____ Data for processing

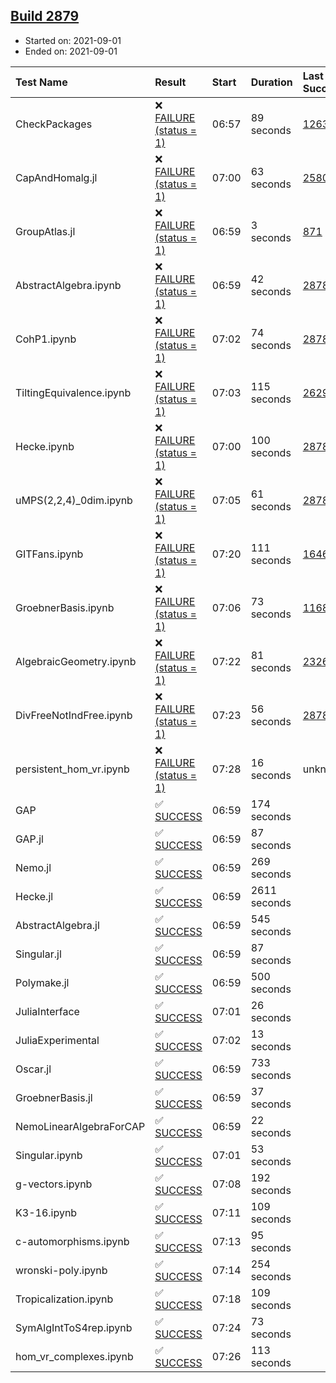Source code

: ## [Build 2879](https://oscarci.mathematik.uni-kl.de/job/oscar-stable/2879/)

* Started on: 2021-09-01
* Ended on: 2021-09-01

| Test Name    | Result | Start | Duration | Last Success | First Failure |
|:-------------|:-------|:------|:---------|:-------------|:--------------|
| CheckPackages | ❌ [FAILURE (status = 1)](https://oscarci.mathematik.uni-kl.de/job/oscar-stable/2879/artifact/logs/build-2879/CheckPackages.log) | 06:57 | 89 seconds | [1263](https://oscarci.mathematik.uni-kl.de/job/oscar-stable/1263/) | [1264](https://oscarci.mathematik.uni-kl.de/job/oscar-stable/1264/) |
| CapAndHomalg.jl | ❌ [FAILURE (status = 1)](https://oscarci.mathematik.uni-kl.de/job/oscar-stable/2879/artifact/logs/build-2879/CapAndHomalg.jl.log) | 07:00 | 63 seconds | [2580](https://oscarci.mathematik.uni-kl.de/job/oscar-stable/2580/) | [2581](https://oscarci.mathematik.uni-kl.de/job/oscar-stable/2581/) |
| GroupAtlas.jl | ❌ [FAILURE (status = 1)](https://oscarci.mathematik.uni-kl.de/job/oscar-stable/2879/artifact/logs/build-2879/GroupAtlas.jl.log) | 06:59 | 3 seconds | [871](https://oscarci.mathematik.uni-kl.de/job/oscar-stable/871/) | [872](https://oscarci.mathematik.uni-kl.de/job/oscar-stable/872/) |
| AbstractAlgebra.ipynb | ❌ [FAILURE (status = 1)](https://oscarci.mathematik.uni-kl.de/job/oscar-stable/2879/artifact/logs/build-2879/AbstractAlgebra.ipynb.log) | 06:59 | 42 seconds | [2878](https://oscarci.mathematik.uni-kl.de/job/oscar-stable/2878/) | [2879](https://oscarci.mathematik.uni-kl.de/job/oscar-stable/2879/) |
| CohP1.ipynb | ❌ [FAILURE (status = 1)](https://oscarci.mathematik.uni-kl.de/job/oscar-stable/2879/artifact/logs/build-2879/CohP1.ipynb.log) | 07:02 | 74 seconds | [2878](https://oscarci.mathematik.uni-kl.de/job/oscar-stable/2878/) | [2879](https://oscarci.mathematik.uni-kl.de/job/oscar-stable/2879/) |
| TiltingEquivalence.ipynb | ❌ [FAILURE (status = 1)](https://oscarci.mathematik.uni-kl.de/job/oscar-stable/2879/artifact/logs/build-2879/TiltingEquivalence.ipynb.log) | 07:03 | 115 seconds | [2629](https://oscarci.mathematik.uni-kl.de/job/oscar-stable/2629/) | [2630](https://oscarci.mathematik.uni-kl.de/job/oscar-stable/2630/) |
| Hecke.ipynb | ❌ [FAILURE (status = 1)](https://oscarci.mathematik.uni-kl.de/job/oscar-stable/2879/artifact/logs/build-2879/Hecke.ipynb.log) | 07:00 | 100 seconds | [2878](https://oscarci.mathematik.uni-kl.de/job/oscar-stable/2878/) | [2879](https://oscarci.mathematik.uni-kl.de/job/oscar-stable/2879/) |
| uMPS(2,2,4)_0dim.ipynb | ❌ [FAILURE (status = 1)](https://oscarci.mathematik.uni-kl.de/job/oscar-stable/2879/artifact/logs/build-2879/uMPS-2-2-4-_0dim.ipynb.log) | 07:05 | 61 seconds | [2878](https://oscarci.mathematik.uni-kl.de/job/oscar-stable/2878/) | [2879](https://oscarci.mathematik.uni-kl.de/job/oscar-stable/2879/) |
| GITFans.ipynb | ❌ [FAILURE (status = 1)](https://oscarci.mathematik.uni-kl.de/job/oscar-stable/2879/artifact/logs/build-2879/GITFans.ipynb.log) | 07:20 | 111 seconds | [1646](https://oscarci.mathematik.uni-kl.de/job/oscar-stable/1646/) | [1647](https://oscarci.mathematik.uni-kl.de/job/oscar-stable/1647/) |
| GroebnerBasis.ipynb | ❌ [FAILURE (status = 1)](https://oscarci.mathematik.uni-kl.de/job/oscar-stable/2879/artifact/logs/build-2879/GroebnerBasis.ipynb.log) | 07:06 | 73 seconds | [1168](https://oscarci.mathematik.uni-kl.de/job/oscar-stable/1168/) | [1169](https://oscarci.mathematik.uni-kl.de/job/oscar-stable/1169/) |
| AlgebraicGeometry.ipynb | ❌ [FAILURE (status = 1)](https://oscarci.mathematik.uni-kl.de/job/oscar-stable/2879/artifact/logs/build-2879/AlgebraicGeometry.ipynb.log) | 07:22 | 81 seconds | [2326](https://oscarci.mathematik.uni-kl.de/job/oscar-stable/2326/) | [2327](https://oscarci.mathematik.uni-kl.de/job/oscar-stable/2327/) |
| DivFreeNotIndFree.ipynb | ❌ [FAILURE (status = 1)](https://oscarci.mathematik.uni-kl.de/job/oscar-stable/2879/artifact/logs/build-2879/DivFreeNotIndFree.ipynb.log) | 07:23 | 56 seconds | [2878](https://oscarci.mathematik.uni-kl.de/job/oscar-stable/2878/) | [2879](https://oscarci.mathematik.uni-kl.de/job/oscar-stable/2879/) |
| persistent_hom_vr.ipynb | ❌ [FAILURE (status = 1)](https://oscarci.mathematik.uni-kl.de/job/oscar-stable/2879/artifact/logs/build-2879/persistent_hom_vr.ipynb.log) | 07:28 | 16 seconds | unknown | unknown |
| GAP | ✅ [SUCCESS](https://oscarci.mathematik.uni-kl.de/job/oscar-stable/2879/artifact/logs/build-2879/GAP.log) | 06:59 | 174 seconds |  |  |
| GAP.jl | ✅ [SUCCESS](https://oscarci.mathematik.uni-kl.de/job/oscar-stable/2879/artifact/logs/build-2879/GAP.jl.log) | 06:59 | 87 seconds |  |  |
| Nemo.jl | ✅ [SUCCESS](https://oscarci.mathematik.uni-kl.de/job/oscar-stable/2879/artifact/logs/build-2879/Nemo.jl.log) | 06:59 | 269 seconds |  |  |
| Hecke.jl | ✅ [SUCCESS](https://oscarci.mathematik.uni-kl.de/job/oscar-stable/2879/artifact/logs/build-2879/Hecke.jl.log) | 06:59 | 2611 seconds |  |  |
| AbstractAlgebra.jl | ✅ [SUCCESS](https://oscarci.mathematik.uni-kl.de/job/oscar-stable/2879/artifact/logs/build-2879/AbstractAlgebra.jl.log) | 06:59 | 545 seconds |  |  |
| Singular.jl | ✅ [SUCCESS](https://oscarci.mathematik.uni-kl.de/job/oscar-stable/2879/artifact/logs/build-2879/Singular.jl.log) | 06:59 | 87 seconds |  |  |
| Polymake.jl | ✅ [SUCCESS](https://oscarci.mathematik.uni-kl.de/job/oscar-stable/2879/artifact/logs/build-2879/Polymake.jl.log) | 06:59 | 500 seconds |  |  |
| JuliaInterface | ✅ [SUCCESS](https://oscarci.mathematik.uni-kl.de/job/oscar-stable/2879/artifact/logs/build-2879/JuliaInterface.log) | 07:01 | 26 seconds |  |  |
| JuliaExperimental | ✅ [SUCCESS](https://oscarci.mathematik.uni-kl.de/job/oscar-stable/2879/artifact/logs/build-2879/JuliaExperimental.log) | 07:02 | 13 seconds |  |  |
| Oscar.jl | ✅ [SUCCESS](https://oscarci.mathematik.uni-kl.de/job/oscar-stable/2879/artifact/logs/build-2879/Oscar.jl.log) | 06:59 | 733 seconds |  |  |
| GroebnerBasis.jl | ✅ [SUCCESS](https://oscarci.mathematik.uni-kl.de/job/oscar-stable/2879/artifact/logs/build-2879/GroebnerBasis.jl.log) | 06:59 | 37 seconds |  |  |
| NemoLinearAlgebraForCAP | ✅ [SUCCESS](https://oscarci.mathematik.uni-kl.de/job/oscar-stable/2879/artifact/logs/build-2879/NemoLinearAlgebraForCAP.log) | 06:59 | 22 seconds |  |  |
| Singular.ipynb | ✅ [SUCCESS](https://oscarci.mathematik.uni-kl.de/job/oscar-stable/2879/artifact/logs/build-2879/Singular.ipynb.log) | 07:01 | 53 seconds |  |  |
| g-vectors.ipynb | ✅ [SUCCESS](https://oscarci.mathematik.uni-kl.de/job/oscar-stable/2879/artifact/logs/build-2879/g-vectors.ipynb.log) | 07:08 | 192 seconds |  |  |
| K3-16.ipynb | ✅ [SUCCESS](https://oscarci.mathematik.uni-kl.de/job/oscar-stable/2879/artifact/logs/build-2879/K3-16.ipynb.log) | 07:11 | 109 seconds |  |  |
| c-automorphisms.ipynb | ✅ [SUCCESS](https://oscarci.mathematik.uni-kl.de/job/oscar-stable/2879/artifact/logs/build-2879/c-automorphisms.ipynb.log) | 07:13 | 95 seconds |  |  |
| wronski-poly.ipynb | ✅ [SUCCESS](https://oscarci.mathematik.uni-kl.de/job/oscar-stable/2879/artifact/logs/build-2879/wronski-poly.ipynb.log) | 07:14 | 254 seconds |  |  |
| Tropicalization.ipynb | ✅ [SUCCESS](https://oscarci.mathematik.uni-kl.de/job/oscar-stable/2879/artifact/logs/build-2879/Tropicalization.ipynb.log) | 07:18 | 109 seconds |  |  |
| SymAlgIntToS4rep.ipynb | ✅ [SUCCESS](https://oscarci.mathematik.uni-kl.de/job/oscar-stable/2879/artifact/logs/build-2879/SymAlgIntToS4rep.ipynb.log) | 07:24 | 73 seconds |  |  |
| hom_vr_complexes.ipynb | ✅ [SUCCESS](https://oscarci.mathematik.uni-kl.de/job/oscar-stable/2879/artifact/logs/build-2879/hom_vr_complexes.ipynb.log) | 07:26 | 113 seconds |  |  |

________

--- What you are asked to do ---
Give back precisely the lines above that start at the line containing "AlgebraicGeometry.ipynb | ❌" and end at the line containing "Hecke.jl | ✅", inclusive. No other lines belong in the output.

--- Worked solution ---
| AlgebraicGeometry.ipynb | ❌ [FAILURE (status = 1)](https://oscarci.mathematik.uni-kl.de/job/oscar-stable/2879/artifact/logs/build-2879/AlgebraicGeometry.ipynb.log) | 07:22 | 81 seconds | [2326](https://oscarci.mathematik.uni-kl.de/job/oscar-stable/2326/) | [2327](https://oscarci.mathematik.uni-kl.de/job/oscar-stable/2327/) |
| DivFreeNotIndFree.ipynb | ❌ [FAILURE (status = 1)](https://oscarci.mathematik.uni-kl.de/job/oscar-stable/2879/artifact/logs/build-2879/DivFreeNotIndFree.ipynb.log) | 07:23 | 56 seconds | [2878](https://oscarci.mathematik.uni-kl.de/job/oscar-stable/2878/) | [2879](https://oscarci.mathematik.uni-kl.de/job/oscar-stable/2879/) |
| persistent_hom_vr.ipynb | ❌ [FAILURE (status = 1)](https://oscarci.mathematik.uni-kl.de/job/oscar-stable/2879/artifact/logs/build-2879/persistent_hom_vr.ipynb.log) | 07:28 | 16 seconds | unknown | unknown |
| GAP | ✅ [SUCCESS](https://oscarci.mathematik.uni-kl.de/job/oscar-stable/2879/artifact/logs/build-2879/GAP.log) | 06:59 | 174 seconds |  |  |
| GAP.jl | ✅ [SUCCESS](https://oscarci.mathematik.uni-kl.de/job/oscar-stable/2879/artifact/logs/build-2879/GAP.jl.log) | 06:59 | 87 seconds |  |  |
| Nemo.jl | ✅ [SUCCESS](https://oscarci.mathematik.uni-kl.de/job/oscar-stable/2879/artifact/logs/build-2879/Nemo.jl.log) | 06:59 | 269 seconds |  |  |
| Hecke.jl | ✅ [SUCCESS](https://oscarci.mathematik.uni-kl.de/job/oscar-stable/2879/artifact/logs/build-2879/Hecke.jl.log) | 06:59 | 2611 seconds |  |  |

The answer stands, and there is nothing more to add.